Mrs Francis smiled crookedly.

“Because I chose the name for her, sir. It was the one thing I asked of her. I wanted to know in case anything happened, in case she became famous.”

“And you read it in the
Gazette?

“No, I don't get a paper. It was Lenny who came round to tell me.”

“Had he left home then, too?”

“He wasn't trying for white as well, if that's what you think.”

“I don't.”

“Lenny's a good boy, sir. But he is a young man and it is right he should have his own place.”

“Of course.”

“Well, as I was saying, Lenny came round to me two days ago—Tuesday—and told me about the funeral notice. I asked him to drive me up here straight away so I could go to it, but he said no.”

“Why was that?”

“Because he said it could mean trouble for us if anyone found out. I said, what could the police do to us? But he said it was best not to, even if it was hard. I knew he was thinking of his job.”

“Oh? Where does he work?”

“I don't know exactly—he's never told me. You see, sir, I think he is a little ashamed of it; a Coloured person's job somewhere. That's why I never asked him straight out. He has his rights like his sis—must you hear all this?”

“Just tell me the rest quickly, Gladys.”

“Yes, sir. All right. Lenny said not to fret too much because he would make sure there were some flowers from me at the crematorium. He could leave them there without a card and nobody would know. He's a good boy to his mother. Anyway, he left and I went by myself to the church where the nuns are.”

Kramer took the Press cutting out and put it on her lap.

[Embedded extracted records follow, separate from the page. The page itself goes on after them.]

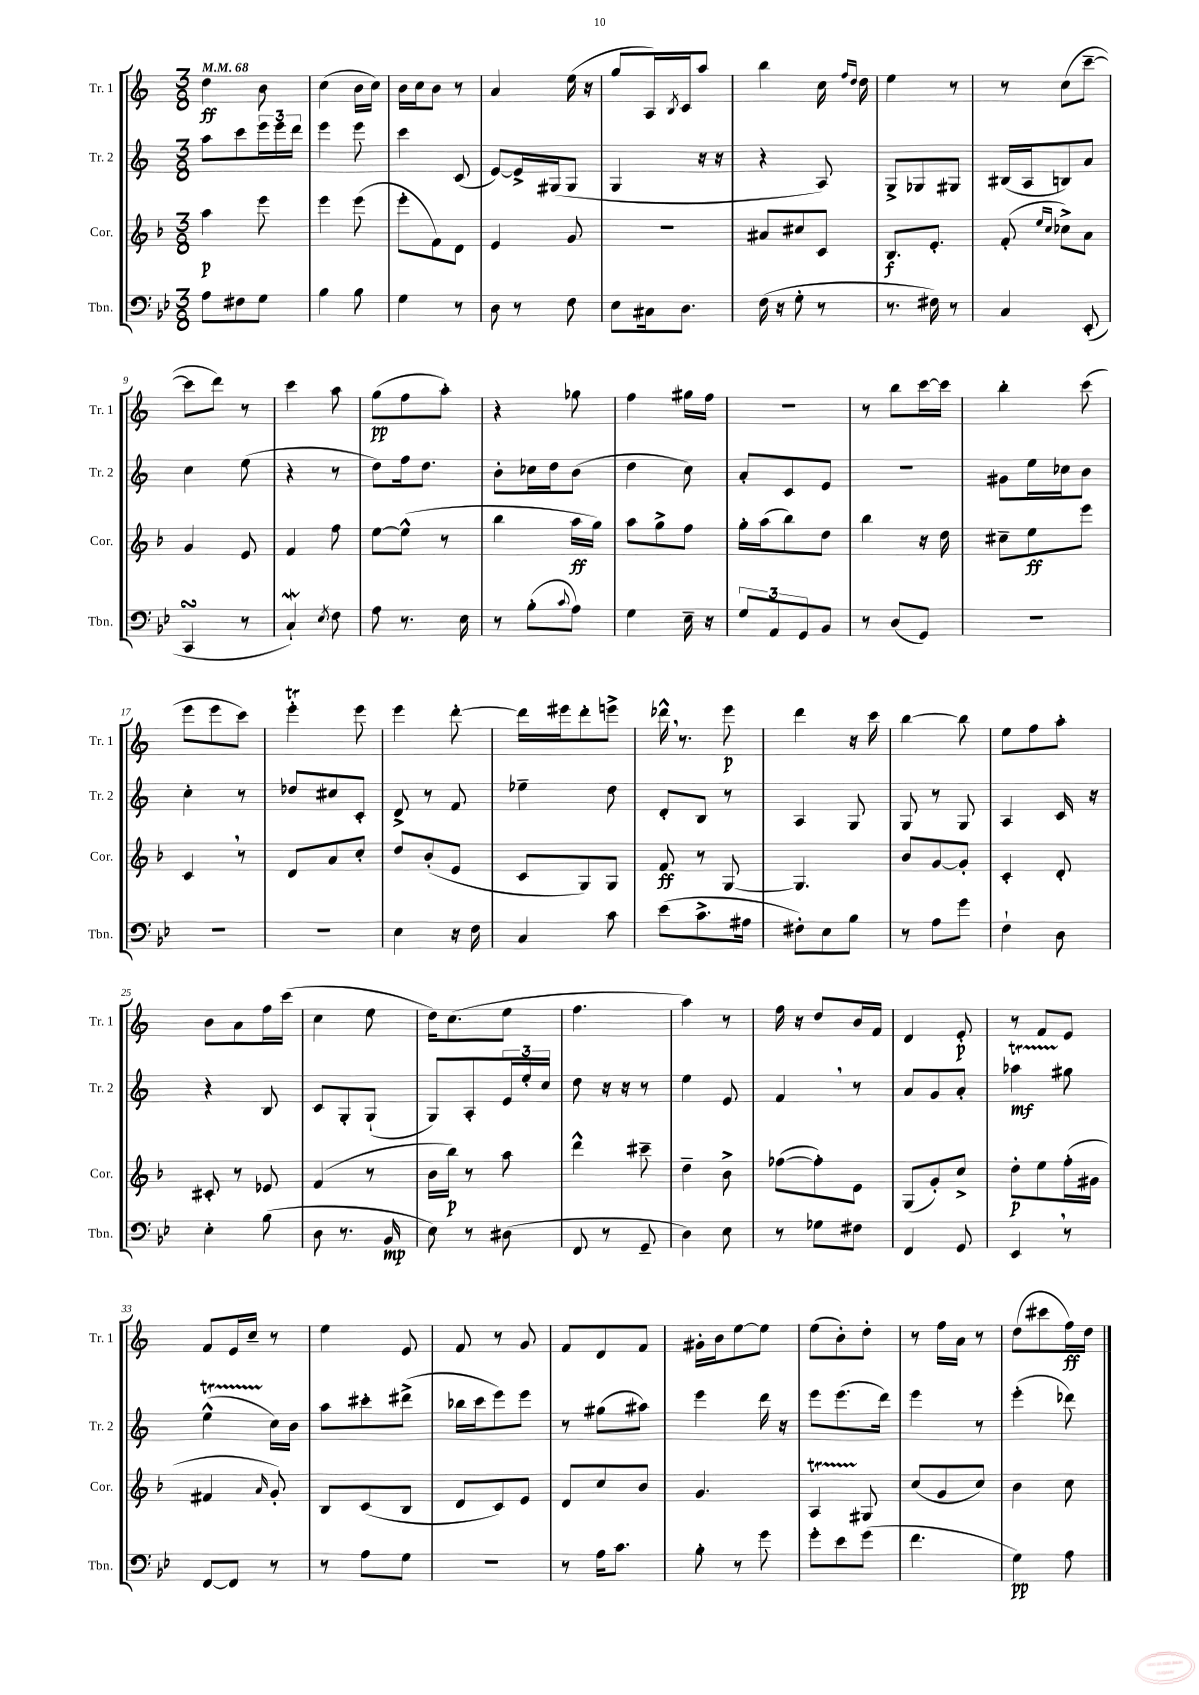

**kern	**kern	**kern	**kern
*staff4	*staff3	*staff2	*staff1
*clefF4	*clefG2	*clefG2	*clefG2
*k[b-e-]	*k[b-]	*k[]	*k[]
*M3/8	*M3/8	*M3/8	*M3/8
*MM68	*MM68	*MM68	*MM68
8A	4aa	8aa	4dd
8F#	.	8ccc	.
8G	8eee	24eee	8b
.	.	24eee	.
.	.	24ddd	.
=	=	=	=
4B-	4eee	4eee	(4cc
8B-	(8eee	8eee	16b
.	.	.	16cc)
=	=	=	=
4G	8eee'	4ccc	16b
.	.	.	16cc
.	8f)	.	8b
8r	8d	(8c	8r
=	=	=	=
8D	4e	[8e)	4a
8r	.	16e^]	.
.	.	(16G#	.
8F	8g	8G#	(16ee
.	.	.	16r
=	=	=	=
8E-	4.r	4G	8gg
16C#	.	.	16A)
.	.	.	8qB
8.D	.	.	16c
.	.	16r	8aa
.	.	16r	.
=	=	=	=
(16F	8a#	4r	4bb
16r	.	.	.
8G'	8cc#	.	.
8r	8c	8A)	16cc
.	.	.	16qqff
.	.	.	16qqdd
.	.	.	16dd
=	=	=	=
8.r	8.B-	8G^	4ee
.	.	8G-	.
16F#)	8.e'	.	.
8r	.	8G#	8r
=	=	=	=
4C	(8f'	(16B#	8r
.	.	16A	.
.	16qqee	.	.
.	16qqcc	.	.
.	8cc-^)	8B)	(8cc
(8EE-'	8a	8a	[8ccc~
=	=	=	=
4CC	4g	4cc	8ccc]
.	.	.	8ddd)
8r	8e	(8ee	8r
=	=	=	=
4C`)	4f	4r	4ccc
8qE-	.	.	.
8F	8ff	8r	8aa
=	=	=	=
8A	[8ee	8dd)	(8gg
8.r	(8ee^^]	16ff	8ff
.	.	8.dd	.
.	8r	.	8aa')
16E-	.	.	.
=	=	=	=
8r	4bb-	8b'	4r
(8B-'	.	16cc-	.
.	.	16dd	.
8qqc	.	.	.
8A)	16aa	(8b	8gg-
.	16gg)	.	.
=	=	=	=
4G	8aa	4dd	4ff
.	8gg^	.	.
16E-~	8ff	8cc)	16gg#
16r	.	.	16ff
=	=	=	=
12G	16gg'	8a'	4.r
.	(16aa	.	.
12AA	.	.	.
.	8bb-)	8c	.
12GG	.	.	.
8BB-	8dd	8e	.
=	=	=	=
8r	4bb-	4.r	8r
(8D	.	.	8bb
8GG)	16r	.	[16ccc
.	16dd	.	16ccc]
=	=	=	=
4.r	8cc#~	8g#	4bb'
.	8ee	16ee	.
.	.	16cc-	.
.	8eee	8b	(8ccc
=	=	=	=
4.r	4c	4cc'	8eee
.	.	.	8eee
.	8r	8r	8ccc)
=	=	=	=
4.r	8d	8dd-	4eee'
.	8a	8cc#	.
.	8cc'	8c'	8eee
=	=	=	=
4E-	8dd	8d^	4eee
.	(8b-'	8r	.
16r	8e	8f	[8ddd'
16F	.	.	.
=	=	=	=
4C	8c	4ee-~	16ddd]
.	.	.	16eee#
.	8G)	.	8ddd'
8c	8G	8dd	8eee^
=	=	=	=
(8e-	8f	8d'	16ddd-^^
.	.	.	8.r
8.c^	8r	8B	.
.	[8G	8r	8eee
16A#	.	.	.
=	=	=	=
8F#')	4.G]	4A	4ddd
8E-	.	.	.
8B-	.	8G	16r
.	.	.	16ccc
=	=	=	=
8r	8b-	8G	[4bb
8A	[8g	8r	.
8g	8g']	8G	8bb]
=	=	=	=
4F`	4c'	4A	8ee
.	.	.	8ff
8D	8d'	16c	8aa'
.	.	16r	.
=	=	=	=
4E-'	8c#'	4r	8b
.	8r	.	8a
(8B-	8e-	8B	16ff
.	.	.	(16ccc
=	=	=	=
8D	(4f	8c	4cc
8.r	.	8G'	.
.	8r	(8G`	8ee
16BB-	.	.	.
=	=	=	=
8E-)	16b-	8G)	16dd)
.	16bb-)	.	(8.cc
8r	8r	8A'	.
(8D#	8aa	24e	8ee
.	.	24ee'	.
.	.	24cc	.
=	=	=	=
8FF	4ddd^^	8dd	4.ff
8r	.	16r	.
.	.	16r	.
8GG~	8ccc#~	8r	.
=	=	=	=
4D)	4dd~	4ee	4aa)
8E-	8b-^	8e	8r
=	=	=	=
8r	([8ff-	4f	16ff
.	.	.	16r
8G-	8ff-'])	.	8dd
8F#	8e	8r	16b
.	.	.	16f
=	=	=	=
4FF	(8G	8a	4d
.	8g')	8g	.
8GG	8cc^	8a'	8e'
=	=	=	=
4EE-	8dd'	4aa-	8r
.	8ee	.	8f
8r	(16ff'	8gg#	8e
.	16g#	.	.
=	=	=	=
[8FF	4f#	(4ee^^	8f
8FF]	.	.	16e
.	.	.	16cc~
.	16qqa	.	.
8r	8g')	16cc)	8r
.	.	16b	.
=	=	=	=
8r	8B-	8aa	4ee
8A	(8c	8ccc#'	.
8G	8B-	(8ddd#^	8e
=	=	=	=
4.r	8d	16bb-	8f
.	.	16ccc	.
.	8c)	8eee)	8r
.	8e	8eee	8g
=	=	=	=
8r	8d	8r	8f
16A	8cc	(8gg#	8d
8.c	.	.	.
.	8b-	8aa#)	8f
=	=	=	=
8B-'	4.g	4eee	16g#'
.	.	.	16b
8r	.	.	[8ee
8g	.	16ddd	8ee]
.	.	16r	.
=	=	=	=
8g'	4A	8eee	(8ee
8e-	.	(8.eee	8b')
(8g	8G#	.	8dd'
.	.	16ddd)	.
=	=	=	=
4.f	(8cc	4eee	8r
.	8g	.	16ff
.	.	.	16a
.	8cc)	8r	8r
=	=	=	=
4G)	4b-	(4eee'	(8dd
.	.	.	8ccc#
8A	8cc	8ddd-)	16ff)
.	.	.	16dd
==	==	==	==
*-	*-	*-	*-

“Did they show you this, too?”

She picked it up slowly.

“I haven't seen Lenny again so far,” she said. “No, what happened was this. Yesterday morning I suddenly wanted to have the paper with the funeral thing in it. I wanted something I could
see,
if you understand.

“I asked in town where I could buy the Trekkersburg paper and they said at the station. My mind was in such a whirl, you see, that I didn't think that the funeral was already over and there would be nothing in it. Then I noticed this.”

“It must have been quite a shock. Did you try to contact Lenny?”

“No, sir. He would never let me come here but I had to find out. Besides, I don't know where he lives.”

So that was it. She had made another sacrifice, given him his privacy, too. Both the little bastards had abandoned her.